Vuelvo, entonces, al aeropuerto. Simboliza la 4T como un redirigir la atención a los fines del Estado. Desde su creación, esa relación de obediencia voluntaria que llamamos legitimidad ha tenido dos piernas: el cobro de impuestos y el ejército. Uno es para hacer las obras de interés general que no pueden hacer los privados definidos por sus fines de lucro. El otro es porque un ejército es el único organismo de subordinación y acato que puede construir en tiempo récord un aeropuerto civil o ayudar a repartir vacunas hasta el poblado más lejano en un país que, como el nuestro, tiene a una tercera parte de su población viviendo en localidades. Una de las críticas de los medios corporativos al aeropuerto fue que “militarizaba”, pero los Estados tienen ejércitos como agrupaciones disciplinarias, como la escuela y la cárcel y, como ellas, depende de que hagas con ellas. “Militarizar” no es que haya gente con uniformes construyendo un aeropuerto, es que el ejército invada las vidas privadas de las personas, como en el Chile de Pinochet que prohibía que se reunieran más de tres personas durante los estados de sitio. Represión y ejército no son sinónimos y se puede usar a los médicos e ingenieros militares en labores que no sean las masacres y las ejecuciones sumarias. Decir que se “militariza” un país porque usa a sus soldados en labores de construcción equivale a decir que los impuestos se cobran como una forma de robo. Los dos son pilares de un Estado conforman el espacio de su decisión para darle continuidad en el futuro. Como nacionalizar el litio.

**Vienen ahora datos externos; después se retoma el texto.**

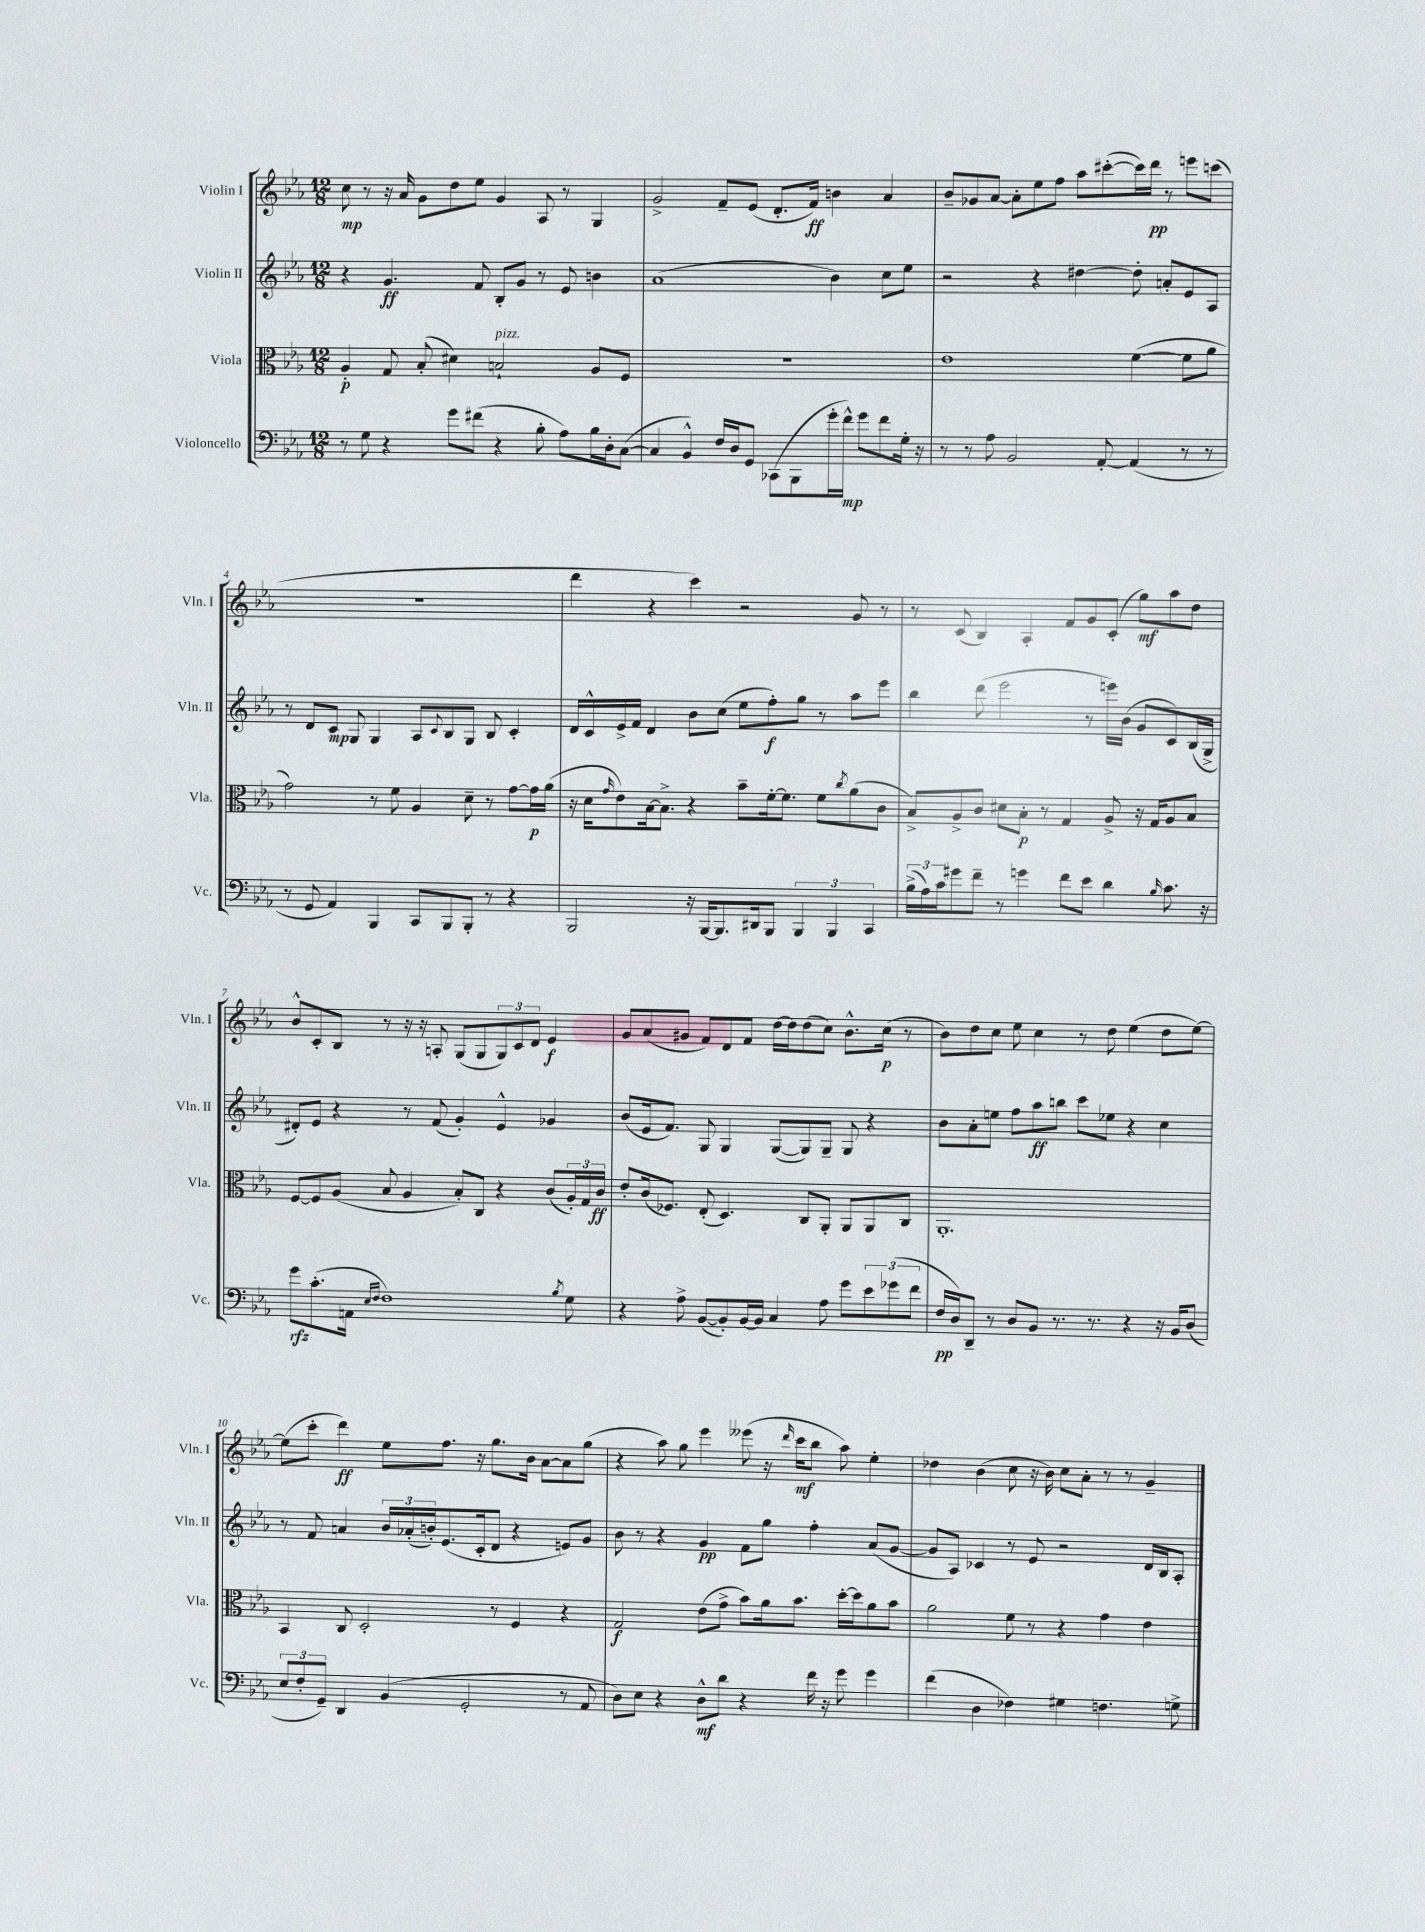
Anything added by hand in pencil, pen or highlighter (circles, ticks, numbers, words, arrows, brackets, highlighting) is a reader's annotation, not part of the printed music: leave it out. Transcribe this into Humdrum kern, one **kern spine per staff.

**kern	**kern	**kern	**kern
*staff4	*staff3	*staff2	*staff1
*clefF4	*clefC3	*clefG2	*clefG2
*k[b-e-a-]	*k[b-e-a-]	*k[b-e-a-]	*k[b-e-a-]
*M12/8	*M12/8	*M12/8	*M12/8
8r	4A-'	4r	8cc
8G	.	.	8r
4r	8G	4.g	16r
.	.	.	16a-
.	(8B-'	.	8g
8g	4d#)	.	8dd
(8f#	.	8f	8ee-
4r	2B`	8B-'	4g
.	.	8g	.
8B-'	.	8r	8A-
8A-)	.	8e-	8r
16B-	8A-	4b	4G
16D'	.	.	.
([8C	8F	.	.
=	=	=	=
4C]	1.r	(1a-	2g^
4BB-^^)	.	.	.
16F	.	.	8f~
16D	.	.	.
8GG	.	.	(8e-
(8CC-	.	.	8.d'
8BBB-	.	.	.
.	.	.	16f)
16g'	.	4b-)	4b
16f^^)	.	.	.
8g	.	.	.
8f	.	8cc	4a-
16G'	.	8ee-	.
16r	.	.	.
=	=	=	=
8r	1e-	2r	8b-~
8r	.	.	8g-
8A-	.	.	[8a-
2BB-	.	.	8a-']
.	.	4r	8ee-
.	.	.	8ff
.	.	[4dd#	8aa-
[8AA-'	.	.	([8ccc#'
(4AA-]	([4f	8dd#']	16ccc#])
.	.	.	16ddd
.	.	8a'	8r
8r	8f]	8e-	8eee
8r	8a-	8A-	(8ccc
=	=	=	=
8r	2g)	8r	1.r
8GG	.	8d	.
4AA-)	.	8c	.
.	.	8G	.
4BBB-	8r	4G	.
.	8f	.	.
8CC	4A-	8A-	.
.	.	8qqc	.
8BBB-	.	8B-	.
8BBB-'	8d~	8G	.
8r	8r	8B-	.
4r	[8g	4c'	.
.	16g]	.	.
.	(16a-	.	.
=	=	=	=
2BBB-	16r	16d	4ddd
.	16d	16c^^	.
.	16qqg	.	.
.	8e-)	16e-^	.
.	.	16f	.
.	[16B-	4d	4r
.	8.B-^]	.	.
16r	4r	8b-	4ccc)
[16BBB-	.	.	.
8.BBB-]	.	(8cc	.
.	8b-~	8ee-	2r
16DD#	.	.	.
8BBB-	[16f'	8ff')	.
.	8.f]	.	.
6BBB-	.	8gg	.
.	8f	8r	.
6BBB-	.	.	.
.	8qcc	.	.
.	(8a-	8aa-	8g
6CC	.	.	.
.	8c	8eee-	8r
=	=	=	=
(24B-^	8B-^)	4bb-	8r
24A-)	.	.	.
24c	.	.	.
8g#	8A-^	.	(8c
8f~	8c	(8ddd	4B-)
8r	8d#	2eee-	.
4g	8B-'	.	4A-'
.	8r	.	.
8f	4G	.	8f
8e-	.	8r	8g
4d	8A-^	16eee)	(8c'
.	.	(16b-	.
.	16r	8g	8gg)
.	16G	.	.
16qqB-	.	.	.
8.c	8A-	8c)	8aa-
.	8B-	(16B-	8dd
16r	.	16G^	.
=	=	=	=
8g	[8F	8d#')	8b-^^
(8.c'	8F]	8e-	8c'
.	(8A-	4r	8B-
16AA	.	.	.
16qqE-	.	.	.
16qqF	.	.	.
1F)	8B-	.	8r
.	4A-	8r	16r
.	.	.	16r
.	.	(8f	8A'
.	8B-')	4g')	(8G
.	8C	.	8G
.	4r	4e-^^	12G)
.	.	.	12c
.	.	.	12d
.	(8c	4g-	4e-
8qB-	.	.	.
8G	24A-')	.	.
.	24G	.	.
.	24c	.	.
=	=	=	=
4r	8e-'	(8b-	8g
.	(16c	16e-	(8a-
.	8.F-)	8.f)	.
8A-^	.	.	8g#
([8BB-	(8E-'	8G	8f)
8BB-'])	4.D)	4G	8d
[16BB-	.	.	8f
16BB-]	.	.	.
4C	.	([8G	[16dd
.	.	.	16dd]
.	8C	8G])	(8dd
8A-	8AA-'	8G~	8cc)
8g	8AA-	8G	8.b-^^
12e-	8AA-	4r	.
.	.	.	(16cc
(12g-	.	.	.
.	8C	.	8r
12f	.	.	.
=	=	=	=
16F	1.AA-'	8b-	8b-)
16D)	.	.	.
8DD~	.	8a-'	8dd
8r	.	8ee	8cc
8D	.	8ff	8ee-
8BB-	.	8aa-	4cc
8.r	.	8bb	.
.	.	8ccc	8r
8.r	.	.	.
.	.	8ee-	8dd
4r	.	4r	(4ee-
16r	.	4cc	8dd
16BB-	.	.	.
(8D	.	.	[8ee-)
=	=	=	=
12E-	4BB-	8r	(8ee-]
12F'	.	.	.
.	.	8f	8ccc'
12GG~)	.	.	.
4DD	8C	4a	4ddd)
.	2D'	.	.
(4BB-	.	24b-	8ee-
.	.	(24a-'	.
.	.	24b')	.
.	.	(8.e-	8.ff
2GG'	.	.	.
.	.	16c'	16r
.	8r	8d	8.gg
.	4F	4r	.
.	.	.	16b-
.	.	.	[8a-
8r	4r	8e)	8a-]
8AA-	.	8g	(8gg
=	=	=	=
8D)	2G	8b-	4r
8E-	.	8r	.
4r	.	4r	8aa-)
.	.	.	8gg
8D^^	(8e-	4g	4eee-
8d	8g^	.	.
4r	8b-)	8f	(8eee--
.	16a-	8gg	16r
.	.	.	16qqddd
.	8.b-	.	16ccc
16f	.	4ff'	8bb-
16r	.	.	.
8g	[16dd'	.	8aa-)
.	16dd]	.	.
4g	8a-	(8a-	4ee-'
.	8b-	[8g	.
=	=	=	=
(4f	2a-	8g]	4dd-
.	.	8A-)	.
4D	.	4c-	(4b-
4F-)	8f	8r	8cc
.	8r	8e-	16r
.	.	.	16b-)
4G#	4r	2r	8cc
.	.	.	8a-'
4.F	4g	.	8r
.	.	.	8r
.	4e-	16d	4g~
.	.	16B-	.
8G^	.	8A-'	.
==	==	==	==
*-	*-	*-	*-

Es inevitable ver un contraste entre la gente circulando por las pistas del nuevo aeropuerto, sacándose fotos en la fuente de la Piedra del Sol, y celebrando con el estupor y la indignación cuando se abrieron al público las instalaciones vacías de la residencia presidencial de Los Pinos; la gente insultando a las estatuas de los expresidentes. El fervor en torno al nuevo aeropuerto Felipe Ángeles está dirigido a una idea que los neoliberales nos habían dicho que era vieja, pre-moderna, e ineficiente: el Estado. Sobrevivimos a la larga noche de la corrupción por sus instituciones de educación y salud que no fueron del todo desmanteladas. Y ahora el regreso de la idea de gobernar del New Deal de Roosevelt, “gobernar es justicia más infraestructura”, resuena como un arraigo nuevo, no el del nacionalismo revolucionario, sino el de la novedad de una república de los antes excluidos, donde el país se vuelve un compromiso.